Il credito d’imposta per ricerca e sviluppo viene concesso dallo Stato italiano a tutte le imprese trasversalmente ai settori di appartenenza e alle forme giuridiche
A partire dal 2019 va dal 25 al 50% delle spese sostenute, per un importo non superiore a 20 milioni per ogni annualità
Per chi non ne ha ancora usufruito, è possibile presentare una dichiarazione integrativa pluriennale andando indietro fino all’anno d’imposta 2015
Come calcolarla: ecco un esempio
L’agevolazione si calcola in via incrementale. Considerando, ad esempio, che l’anno d’imposta di riferimento sia il 2015 e i costi agevolabili siano pari a 100, si calcola “quanti costi sarebbero agevolabili in termini di ricerca e sviluppo nel triennio 2012-2013-2014 – spiega la Romagnoli – Ipotizziamo che la media calcolata sia 30, si sottraggono ai 100 iniziali e si va a calcolare il delta sulle tipologie di costi, applicando le percentuali di agevolazione che sono variate nel corso degli anni”.

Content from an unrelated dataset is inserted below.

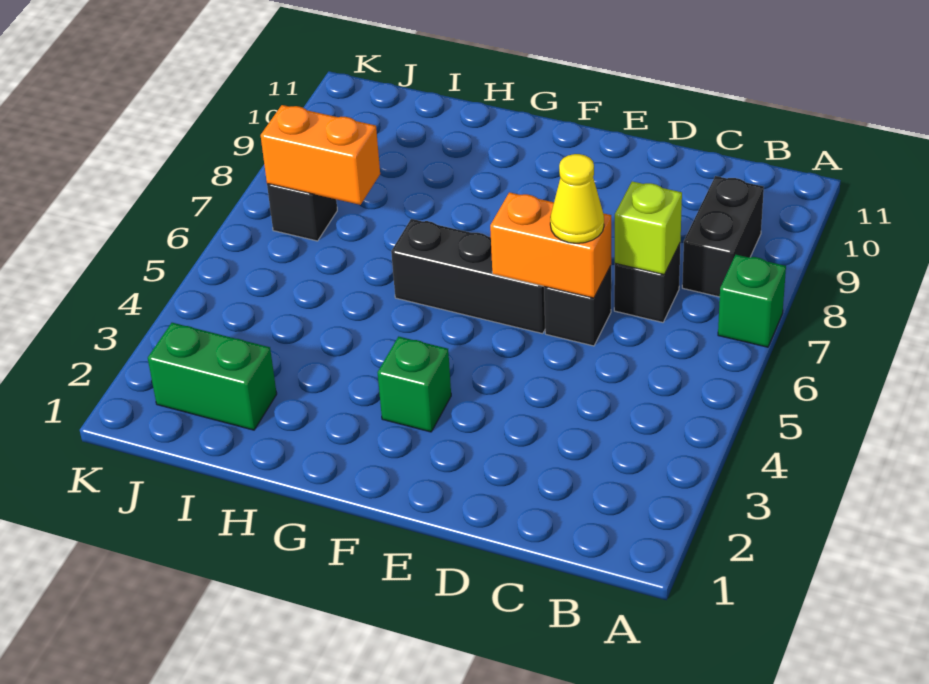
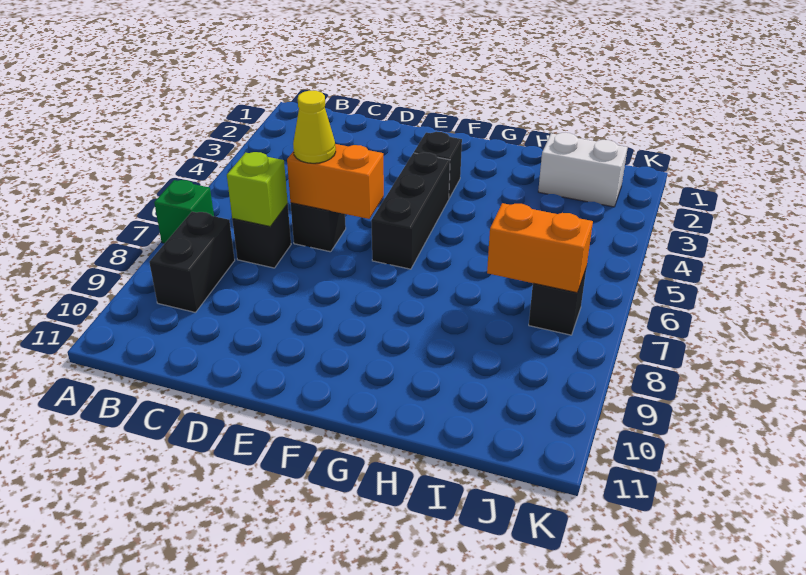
black brick E6:G6 level 1 -> black brick F4:F6 level 1
green brick F3 level 1 -> black brick F3 level 1
green brick I2:J2 level 1 -> white brick I2:J2 level 1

Inoltre, precisa l’esperta, per chi non ne ha ancora usufruito è possibile presentare una dichiarazione integrativa pluriennale, andando indietro fino all’anno d’imposta 2015. “Un aspetto molto positivo in un momento di crisi finanziaria e di liquidità come quello che stiamo attraversando oggi a causa della pandemia”, commenta. “Si tratta di costi che gli imprenditori dovrebbero comunque sostenere per gestire le aziende – aggiunge Suglia – Se però, anziché comprare un prodotto da terzi e poi rivenderlo, lo sviluppano in casa propria creando innovazione sulle proprie attività, lo Stato lo riconosce. Noi li supportiamo nell’analizzare i processi di innovazione, verificando come possano essere rappresentati e rendicontati in maniera corretta e coerente”.
Una misura complementare ai prestiti garantiti
Ma il credito d’imposta può essere considerato un’alternativa ai prestiti garantiti? “È assolutamente un’aggiunta, nel senso che il credito d’imposta è immediatamente compensabile con tutti i contributi e le tasse da pagare tramite il modello F24”, continua Suglia. Questo vuol dire, spiega, che se un’azienda ogni mese spende 150mila euro tra contributi per i dipendenti, iva e tasse, e ha ottenuto ad esempio un credito d’imposta di un milione, per i successivi otto mesi potrà non pagare gli F24 tramite uscite di denaro dai propri conti correnti. Una sorta di “contributo a fondo perduto”, conclude l’esperto: “non si tratta di un prestito da rimborsare, ma di un riconoscimento dello Stato per le aziende virtuose”.